AFERRARSE A LAS COSAS...




Aferrarse a las cosas cuando éstas son efímeras es un gran error del ser humano. Nos atamos a espacios, lugares, casas, objetos...
No hay nada más evidente y directo en la experiencia humana que nuestra vida cotidiana. De ella podemos sacar infinidad de aprendizajes. Sólo tenemos que tener los ojos y oídos bien abiertos para ver y escuchar; y tener el alma en disposición  de entender y aceptar.
No se trata de aceptar de forma pasiva con ese matiz asemejado a la resignación. Me desagrada mucho esa palabra que me resuena por dentro a sumisión y a dominio irracional.
Aceptación tiene que ver con la actitud crítica  y activa que nos permite ver las cosas que nos suceden de forma global y nos ayuda en un sencillo golpe de vista a distinguir donde está la salida de emergencia.
Recuerdo a estos equipos de vuelo que se afanan por ser escuchados entres palabras, traducciones y gestos y nos dan todo tipo de explicaciones en caso de accidente aéreo; y cómo al final nos indican con un elegante golpe de brazo el itinerario de lucetitas que nos lleva en caso de descomprensión de la cabina, precisamente hacia esa famosa salida de emergencias. Parece que nos da tranquilidad al menos saber dónde está esa salida, aunque en caso real de accidente, a ver quién tiene la suerte de llegar hasta ella.

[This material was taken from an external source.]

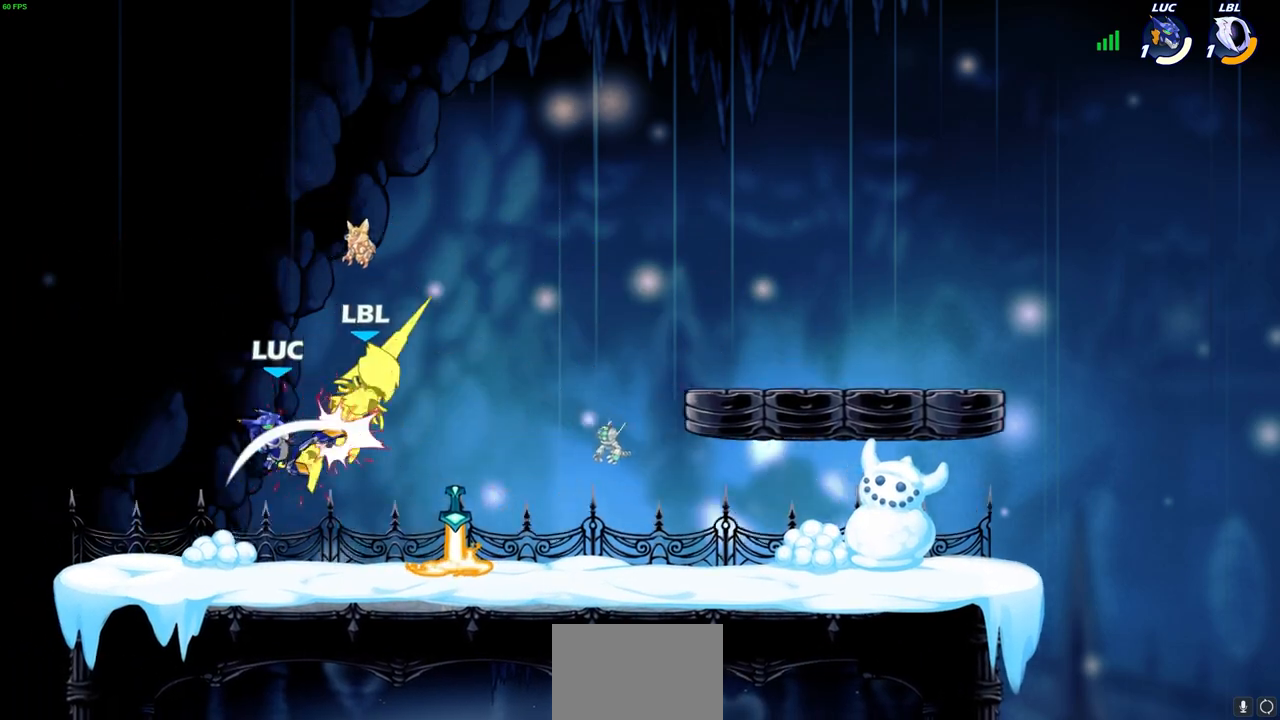
{"buttons": ["R1"], "left_stick": "up-left", "right_stick": "center", "events": [[17, "SQUARE", "up"], [450, "left_stick", "up-left"], [483, "R1", "down"]]}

Pero en ocasiones, saber dónde está esta salida, nos ata a ella. Nos colocamos afanosamente a su lado y nos hace pensar: "seré la primera en salir". Pero al mismo tiempo nos impide disfrutar del resto de los servicios que el avión nos ofrece.
En nuestra vida diaria nos pasa lo mismo. Me doy cuenta cómo me aferro a las cosas y a los lugares. Aunque fácilmente me libere de ellos, con la misma facilidad me ato a los nuevos. Os puedo confesar que  en menos  de cinco años he llevado a cabo cuatro grandes mudanzas  a diferentes casas, pueblos y lugares de trabajo. Y voy camino del quinto traslado que se produciré en cuarenta y ocho horas.
Ayer sábado, día de descanso para mucha gente, decidí dedicarlo a la gran tarea de empaque. Más de quince bultos enormes entre cajas y bolsas hasta el borde, repletos de libros, anotaciones, ficheros, fotografías, recuerdos acumulados de veinte años de profesión.
Hacía menos de un año que había llegado a aquel edificio. Una casa victoriana rehabilitada, antigua casa del jefe de estación y oficinas ferroviarias. Lugar privilegiado en el que podía contemplar una magnífica visión del entorno; en el que podía trabajar tranquila pero mayoritariamente en solitario. Adaptándome a los nuevos compañeros que te hacen un hueco en sus vidas y en sus rituales.
Había convertido un despacho muerto en un lugar entrañable en el que trabajar. Un espacio acogedor y humanizado. Desde el sillón de trabajo, miraba por la ventana y respiré. Había terminado de cerrar la última de las cajas y mañana serían trasladadas otra vez por mis compañeros operarios hacia un nuevo destino: un entorno conocido con grandes retos que afrontar pero con un equipo humano al que adoro y que ha añorado todos estos meses con toda mi alma, a pesar de todo.
Me resistía a tirar y romper cosas; pero curiosamente en cada traslado he dejado muchas cosas atrás; muchos recuerdos, muchas imágenes, muchos sueños y muchos momentos de vida. El equipaje con las años y la madurez creo que se aligera. Es lo que me contaba mi padre. "Cada vez vas necesitando menos cosas, para quedarte con lo esencial de ellas".
La vida nos regala innumerables ocasiones de las que podemos extraer estos momentos esenciales que guardamos en el alma. Esos son los que podrán acompañarnos a cualquier lugar. Además no pesan.
Me gustaría llegar ya a ese momento de madurez personal en el que mi viaje por la vida fuera ligero de equipaje. Pero no. Aún no ha llegado ese momento. Y esta tarde me preparo para aceptar con entusiasmo mi nuevo destino. Hoy comienza mi nueva vida.